* _YOUR GOAL_:
Would you write out the entries below word for word, omitting the pictures?

* _DATA TO EXAMINE_:
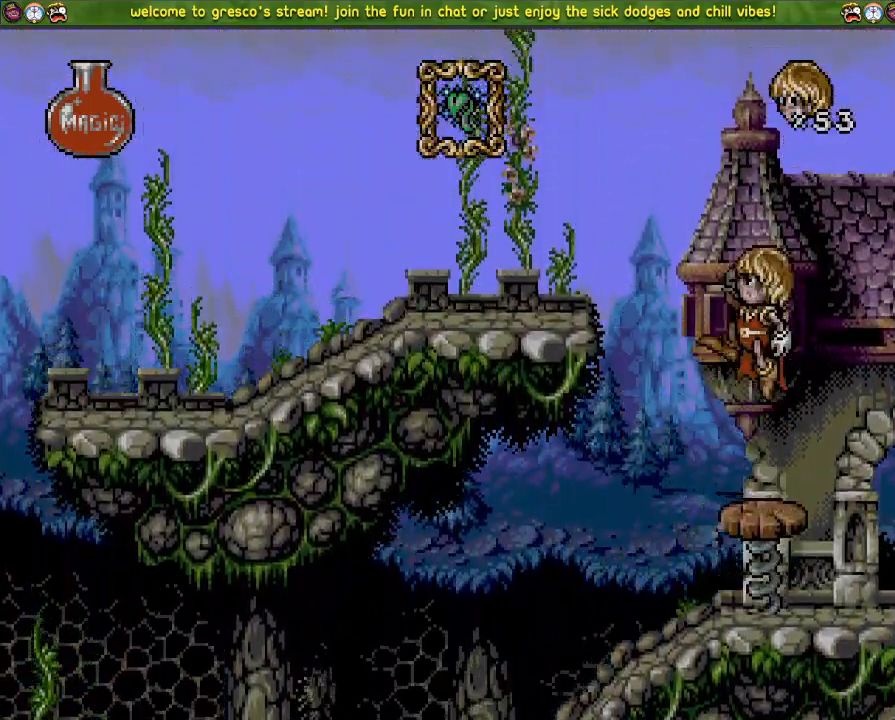
{"buttons": ["DPAD_DOWN"], "left_stick": "center", "right_stick": "center", "events": [[317, "CROSS", "up"]]}
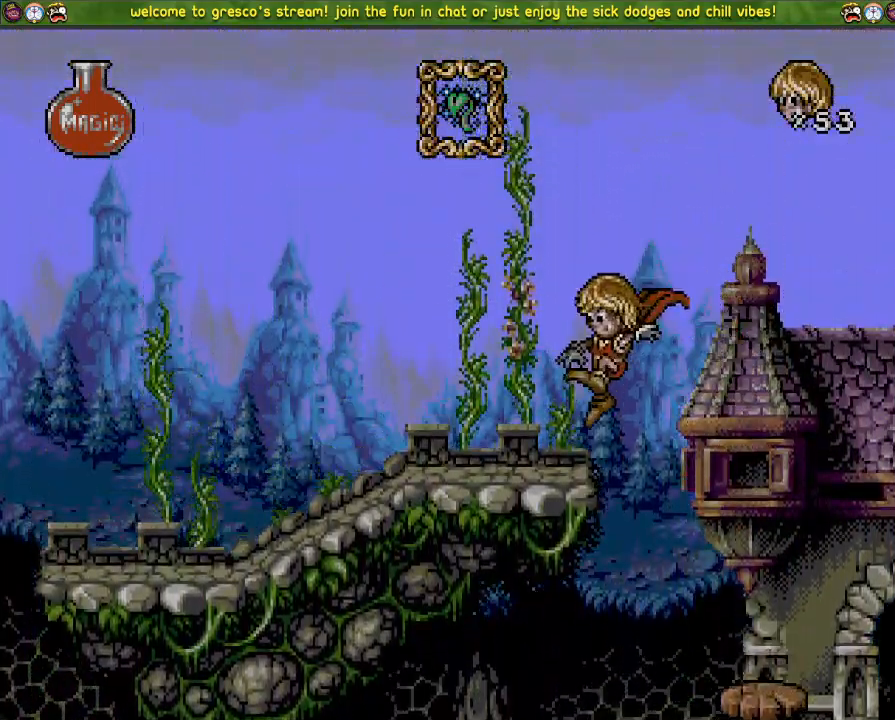
{"buttons": ["CROSS", "DPAD_LEFT"], "left_stick": "center", "right_stick": "down-left", "events": [[133, "DPAD_DOWN", "up"], [150, "DPAD_LEFT", "down"], [150, "right_stick", "down-left"], [233, "CROSS", "down"]]}
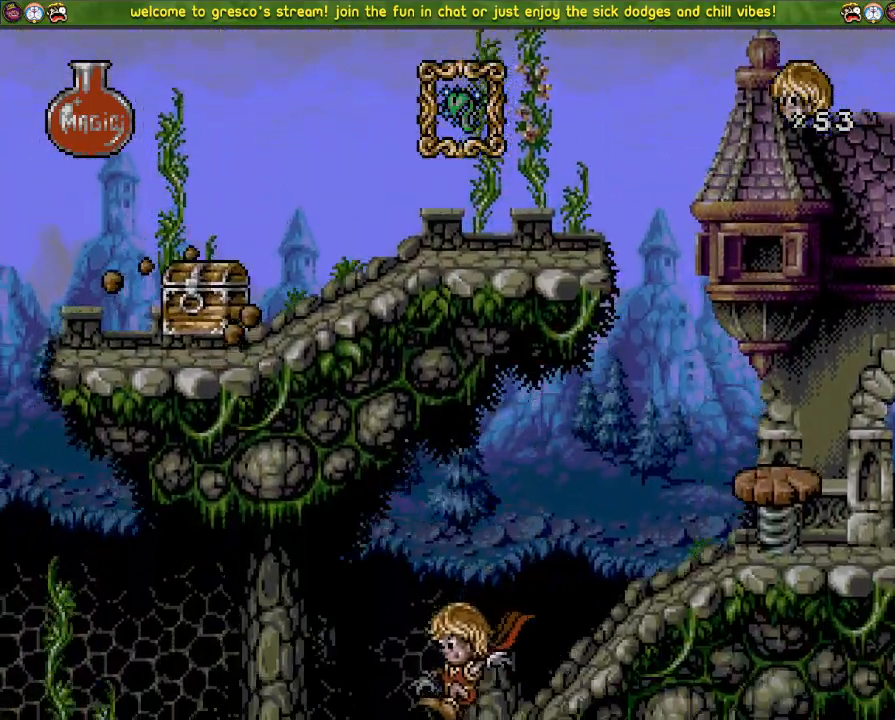
{"buttons": ["CROSS", "DPAD_LEFT"], "left_stick": "center", "right_stick": "down-left", "events": [[267, "CROSS", "up"], [351, "CROSS", "down"]]}
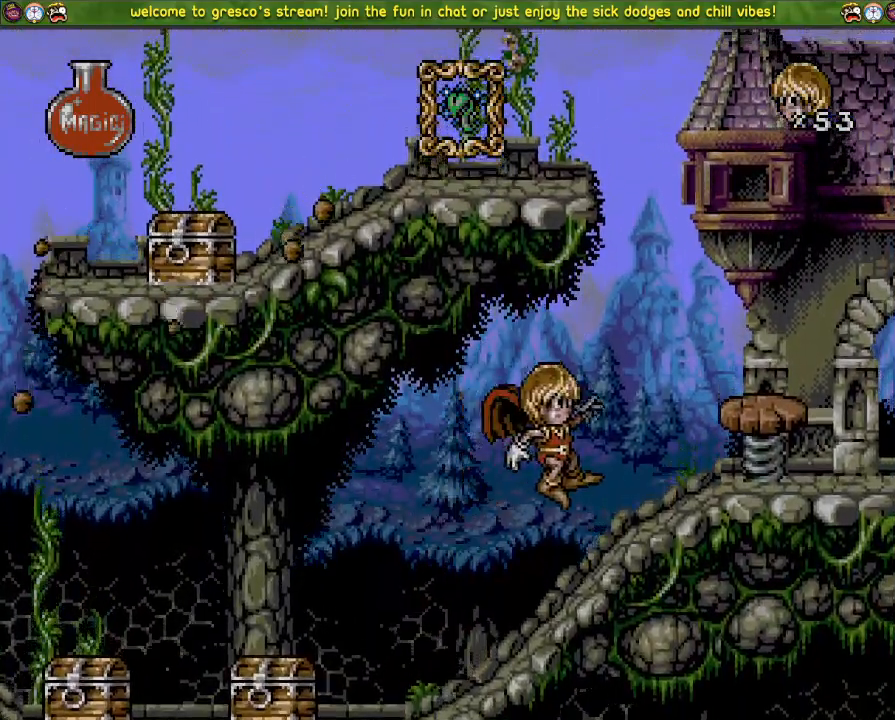
{"buttons": ["CROSS", "DPAD_DOWN"], "left_stick": "center", "right_stick": "down-left", "events": [[400, "DPAD_LEFT", "up"], [450, "DPAD_DOWN", "down"]]}
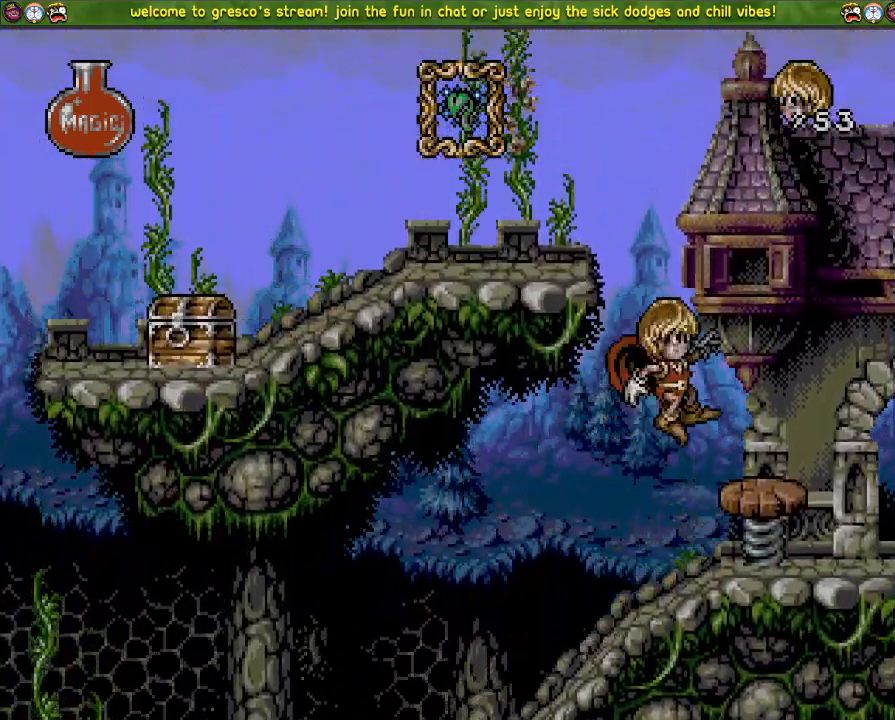
{"buttons": ["CROSS", "DPAD_DOWN"], "left_stick": "center", "right_stick": "center", "events": [[317, "right_stick", "center"]]}
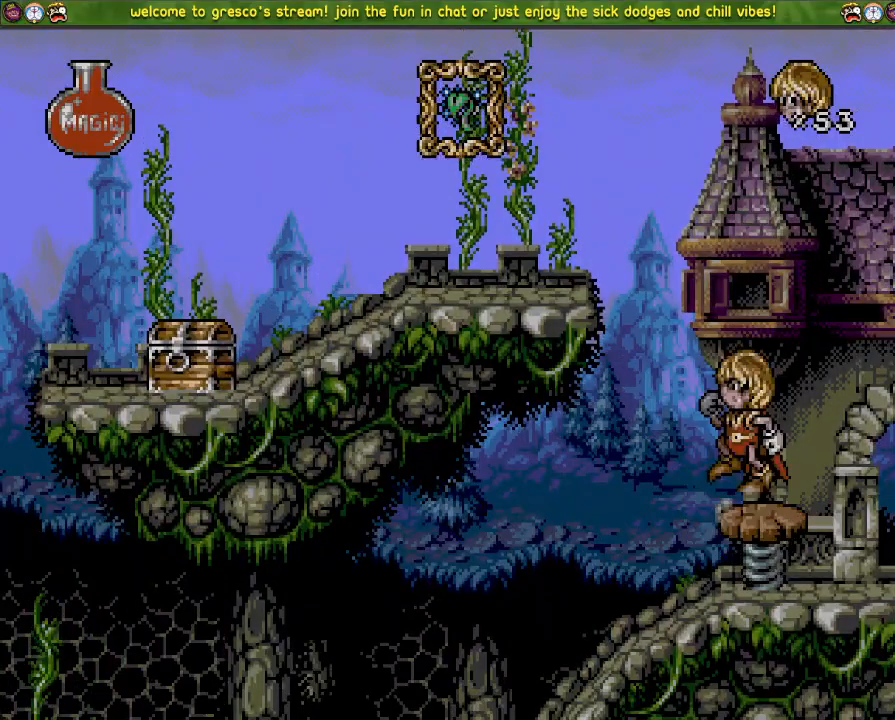
{"buttons": ["DPAD_DOWN"], "left_stick": "center", "right_stick": "center", "events": [[200, "CROSS", "up"]]}
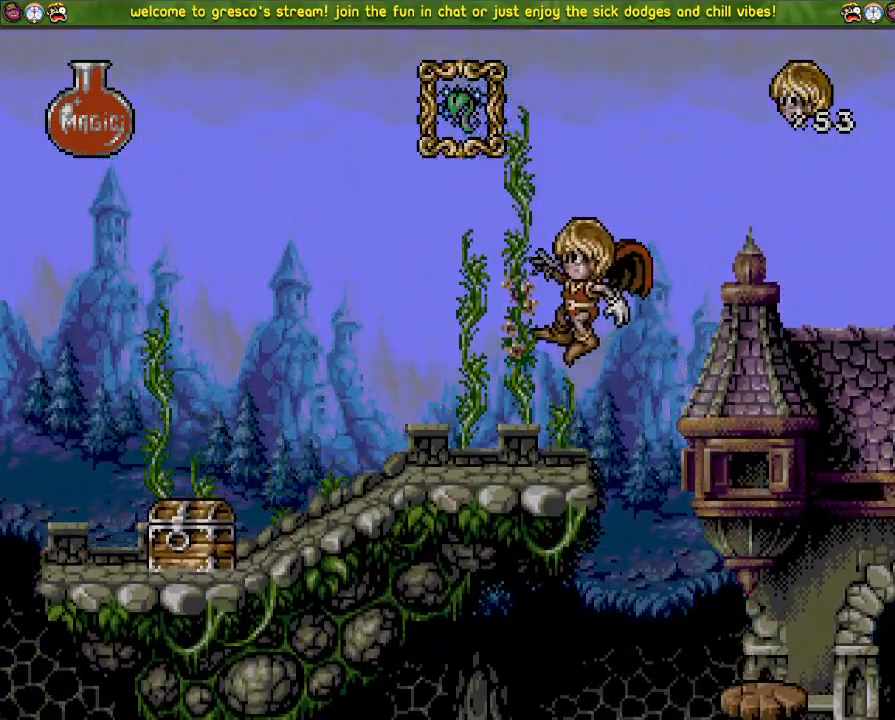
{"buttons": ["CROSS", "DPAD_DOWN"], "left_stick": "center", "right_stick": "center", "events": [[117, "CROSS", "down"]]}
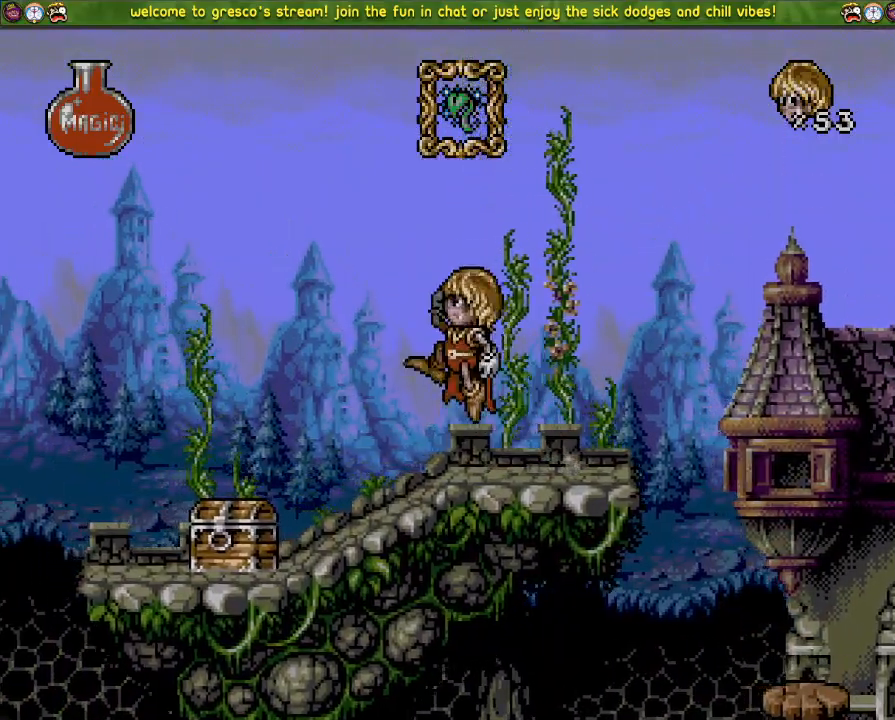
{"buttons": ["DPAD_LEFT"], "left_stick": "center", "right_stick": "center", "events": [[467, "CROSS", "up"], [467, "DPAD_DOWN", "up"], [467, "DPAD_LEFT", "down"]]}
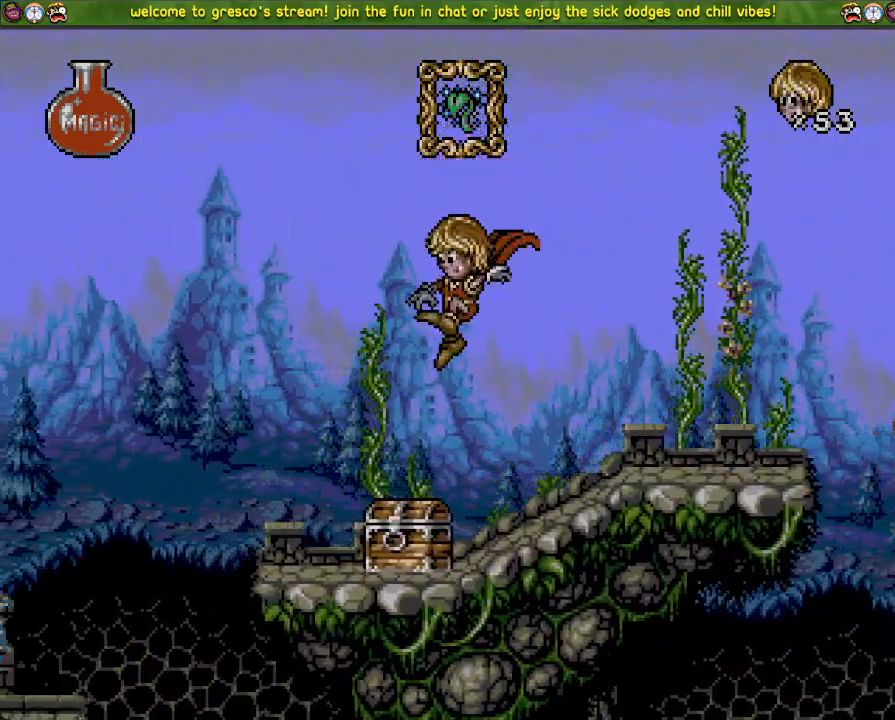
{"buttons": ["DPAD_LEFT"], "left_stick": "center", "right_stick": "center", "events": []}
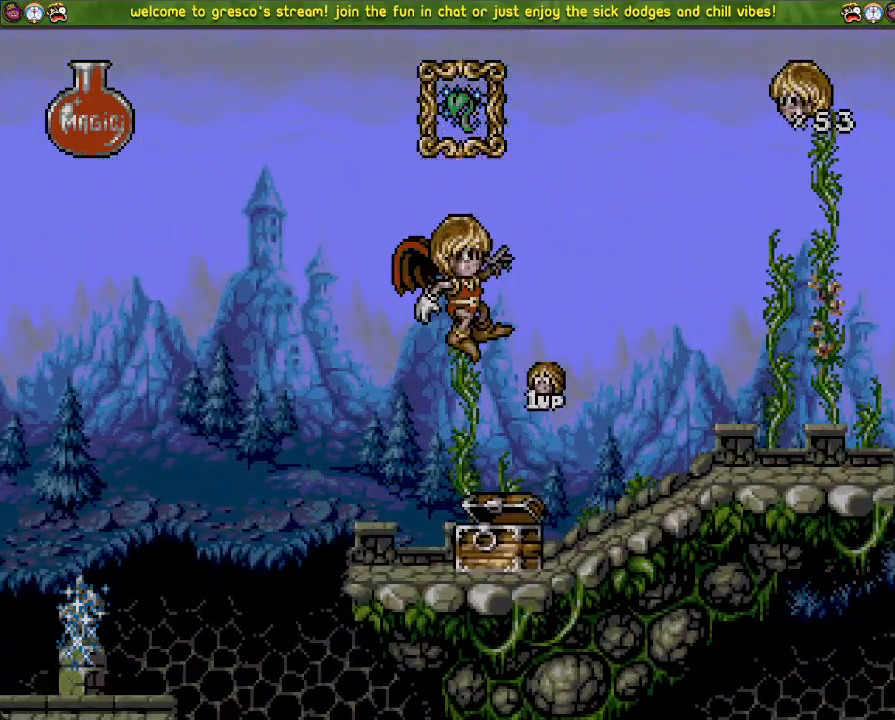
{"buttons": ["DPAD_DOWN"], "left_stick": "center", "right_stick": "center", "events": [[67, "DPAD_LEFT", "up"], [83, "DPAD_DOWN", "down"]]}
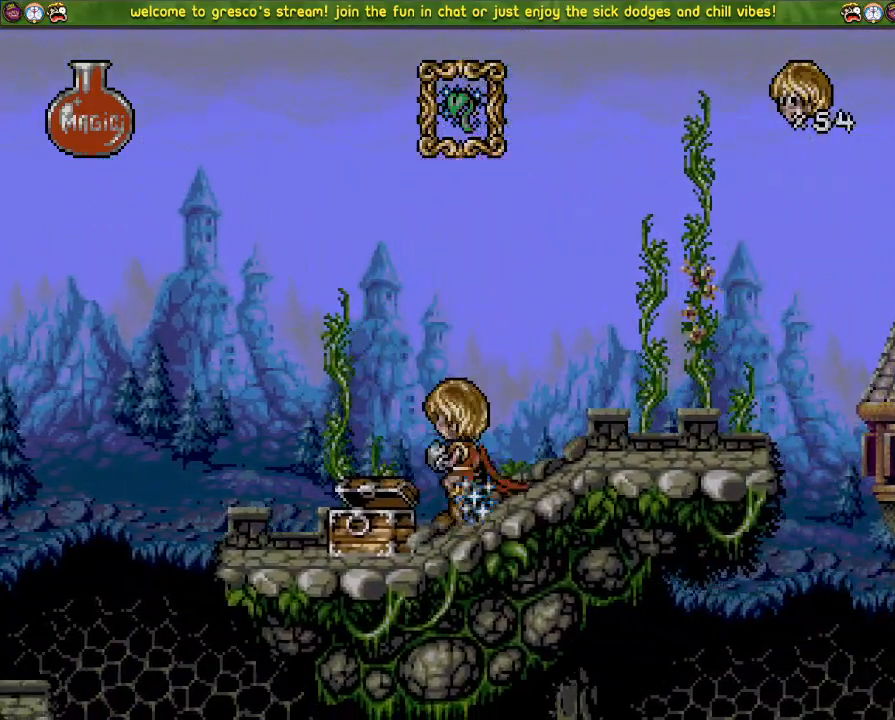
{"buttons": ["CROSS", "DPAD_DOWN"], "left_stick": "center", "right_stick": "center", "events": [[351, "CROSS", "down"]]}
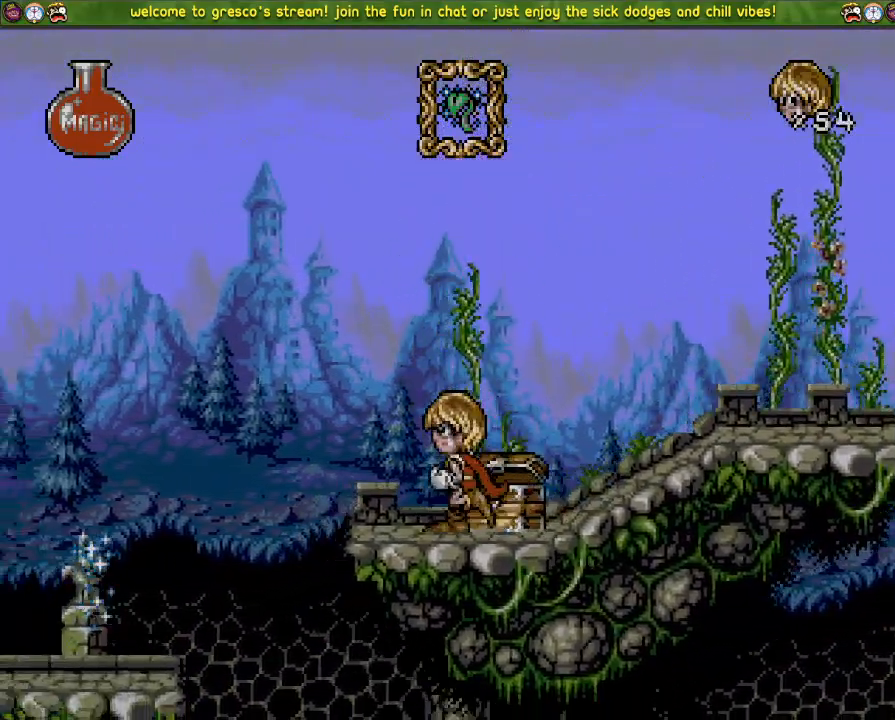
{"buttons": ["CROSS", "DPAD_DOWN"], "left_stick": "center", "right_stick": "center", "events": []}
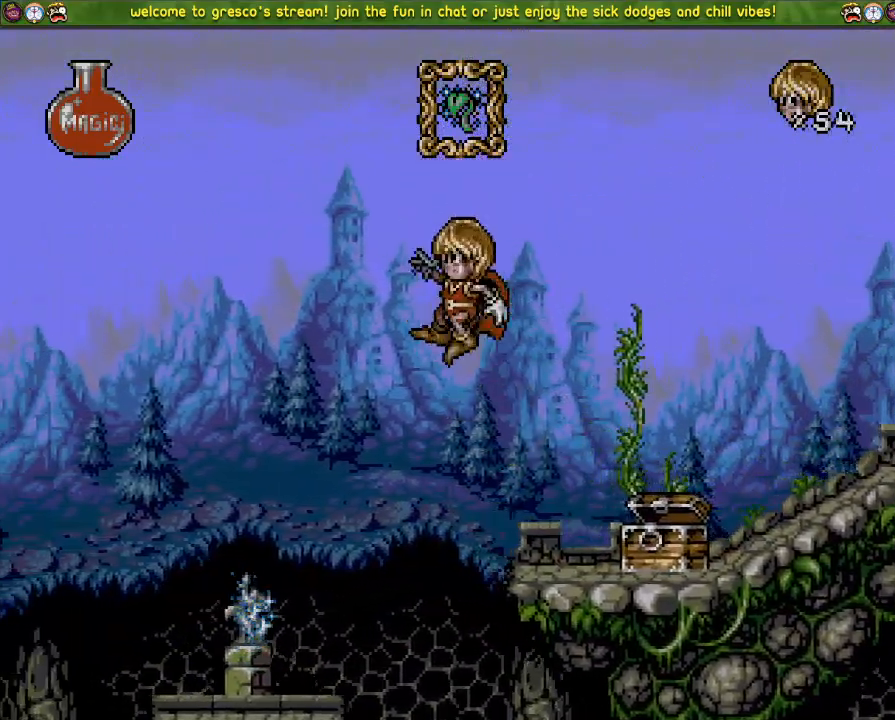
{"buttons": ["CROSS", "DPAD_LEFT"], "left_stick": "center", "right_stick": "center", "events": [[101, "CROSS", "up"], [117, "DPAD_DOWN", "up"], [251, "CROSS", "down"], [434, "DPAD_LEFT", "down"]]}
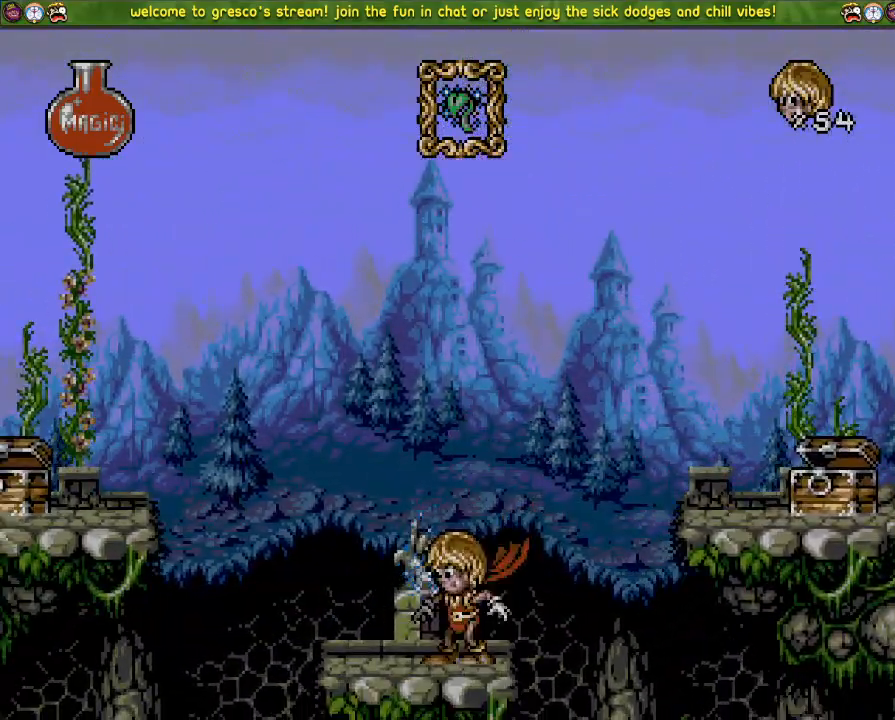
{"buttons": [], "left_stick": "center", "right_stick": "center", "events": [[133, "DPAD_LEFT", "up"], [200, "DPAD_DOWN", "down"], [384, "DPAD_DOWN", "up"], [484, "CROSS", "up"]]}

* _TASK ANSWER_:
{"buttons": ["DPAD_DOWN"], "left_stick": "center", "right_stick": "center", "events": [[317, "CROSS", "up"]]}
{"buttons": ["CROSS", "DPAD_LEFT"], "left_stick": "center", "right_stick": "down-left", "events": [[133, "DPAD_DOWN", "up"], [150, "DPAD_LEFT", "down"], [150, "right_stick", "down-left"], [233, "CROSS", "down"]]}
{"buttons": ["CROSS", "DPAD_LEFT"], "left_stick": "center", "right_stick": "down-left", "events": [[267, "CROSS", "up"], [351, "CROSS", "down"]]}
{"buttons": ["CROSS", "DPAD_DOWN"], "left_stick": "center", "right_stick": "down-left", "events": [[400, "DPAD_LEFT", "up"], [450, "DPAD_DOWN", "down"]]}
{"buttons": ["CROSS", "DPAD_DOWN"], "left_stick": "center", "right_stick": "center", "events": [[317, "right_stick", "center"]]}
{"buttons": ["DPAD_DOWN"], "left_stick": "center", "right_stick": "center", "events": [[200, "CROSS", "up"]]}
{"buttons": ["CROSS", "DPAD_DOWN"], "left_stick": "center", "right_stick": "center", "events": [[117, "CROSS", "down"]]}
{"buttons": ["DPAD_LEFT"], "left_stick": "center", "right_stick": "center", "events": [[467, "CROSS", "up"], [467, "DPAD_DOWN", "up"], [467, "DPAD_LEFT", "down"]]}
{"buttons": ["DPAD_LEFT"], "left_stick": "center", "right_stick": "center", "events": []}
{"buttons": ["DPAD_DOWN"], "left_stick": "center", "right_stick": "center", "events": [[67, "DPAD_LEFT", "up"], [83, "DPAD_DOWN", "down"]]}
{"buttons": ["CROSS", "DPAD_DOWN"], "left_stick": "center", "right_stick": "center", "events": [[351, "CROSS", "down"]]}
{"buttons": ["CROSS", "DPAD_DOWN"], "left_stick": "center", "right_stick": "center", "events": []}
{"buttons": ["CROSS", "DPAD_LEFT"], "left_stick": "center", "right_stick": "center", "events": [[101, "CROSS", "up"], [117, "DPAD_DOWN", "up"], [251, "CROSS", "down"], [434, "DPAD_LEFT", "down"]]}
{"buttons": [], "left_stick": "center", "right_stick": "center", "events": [[133, "DPAD_LEFT", "up"], [200, "DPAD_DOWN", "down"], [384, "DPAD_DOWN", "up"], [484, "CROSS", "up"]]}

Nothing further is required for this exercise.